**THE PROBLEM:**
Print out the data that follows exactly, character for character, apart from the pictures.

++++ DATA SUPPLIED

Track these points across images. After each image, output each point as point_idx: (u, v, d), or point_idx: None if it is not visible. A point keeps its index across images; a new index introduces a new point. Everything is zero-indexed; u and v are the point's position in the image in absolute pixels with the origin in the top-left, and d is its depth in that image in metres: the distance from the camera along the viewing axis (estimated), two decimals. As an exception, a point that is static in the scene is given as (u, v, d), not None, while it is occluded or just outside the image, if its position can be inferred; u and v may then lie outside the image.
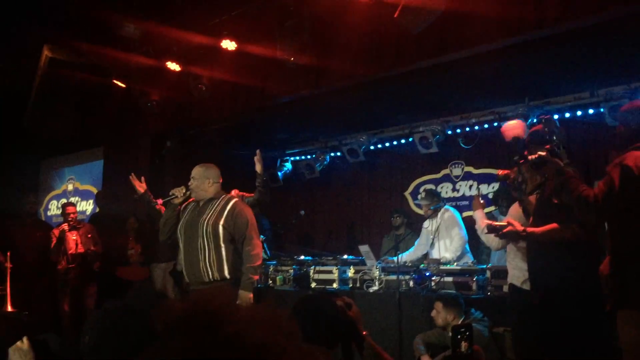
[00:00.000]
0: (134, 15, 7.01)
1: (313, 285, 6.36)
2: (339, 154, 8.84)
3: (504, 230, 3.94)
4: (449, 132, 7.72)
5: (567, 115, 6.70)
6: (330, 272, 6.31)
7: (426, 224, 6.55)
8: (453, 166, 8.00)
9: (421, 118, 7.76)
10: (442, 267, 5.67)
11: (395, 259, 6.02)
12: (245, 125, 8.06)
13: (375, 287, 5.90)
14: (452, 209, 6.50)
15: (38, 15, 7.28)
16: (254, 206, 5.01)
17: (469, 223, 6.11)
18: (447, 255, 6.08)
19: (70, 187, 10.64)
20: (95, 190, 9.62)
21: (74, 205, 7.99)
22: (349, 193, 9.04)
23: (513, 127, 4.08)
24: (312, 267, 6.46)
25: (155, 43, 7.46)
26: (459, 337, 2.42)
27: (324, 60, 6.24)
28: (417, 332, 5.09)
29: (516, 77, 6.20)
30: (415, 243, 6.62)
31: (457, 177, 7.98)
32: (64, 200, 9.73)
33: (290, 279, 6.62)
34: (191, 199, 4.57)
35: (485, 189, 7.54)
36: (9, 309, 6.23)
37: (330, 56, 6.20)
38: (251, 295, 4.28)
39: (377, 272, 5.95)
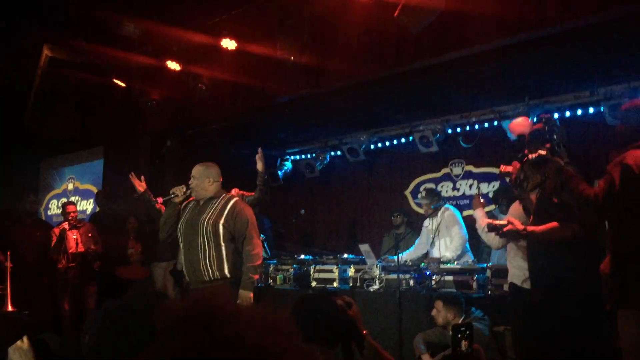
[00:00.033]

++++++++

**TASK OUTPUT:**
Track these points across images. After each image, output each point as point_idx: (u, v, d), or point_idx: None if it is not visible. A point keeps its index across images; a new index introduces a new point. Everything is zero-indexed; u and v are the point's position in the image in absolute pixels with the origin in the top-left, and d is its depth in that image in metres: the distance from the camera along the viewing axis (estimated), two decimals. As an exception, a point that is static in the scene is given as (u, v, d), not None, while it is occluded or just outside the image, if its position can be inferred; u and v may then lie outside the image.
[00:00.000]
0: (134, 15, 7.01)
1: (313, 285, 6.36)
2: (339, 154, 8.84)
3: (504, 230, 3.94)
4: (449, 132, 7.72)
5: (567, 115, 6.70)
6: (330, 272, 6.31)
7: (426, 224, 6.55)
8: (453, 166, 8.00)
9: (421, 118, 7.76)
10: (442, 267, 5.67)
11: (395, 259, 6.02)
12: (245, 125, 8.06)
13: (375, 287, 5.90)
14: (452, 209, 6.50)
15: (38, 15, 7.28)
16: (254, 206, 5.01)
17: (469, 223, 6.11)
18: (447, 255, 6.08)
19: (70, 187, 10.64)
20: (95, 190, 9.62)
21: (74, 205, 7.99)
22: (349, 193, 9.04)
23: (513, 127, 4.08)
24: (312, 267, 6.46)
25: (155, 43, 7.46)
26: (459, 337, 2.42)
27: (324, 60, 6.24)
28: (417, 332, 5.09)
29: (516, 77, 6.20)
30: (415, 243, 6.62)
31: (457, 177, 7.98)
32: (64, 200, 9.73)
33: (290, 279, 6.62)
34: (191, 199, 4.57)
35: (485, 189, 7.54)
36: (9, 309, 6.23)
37: (330, 56, 6.20)
38: (251, 295, 4.28)
39: (377, 272, 5.95)
[00:00.033]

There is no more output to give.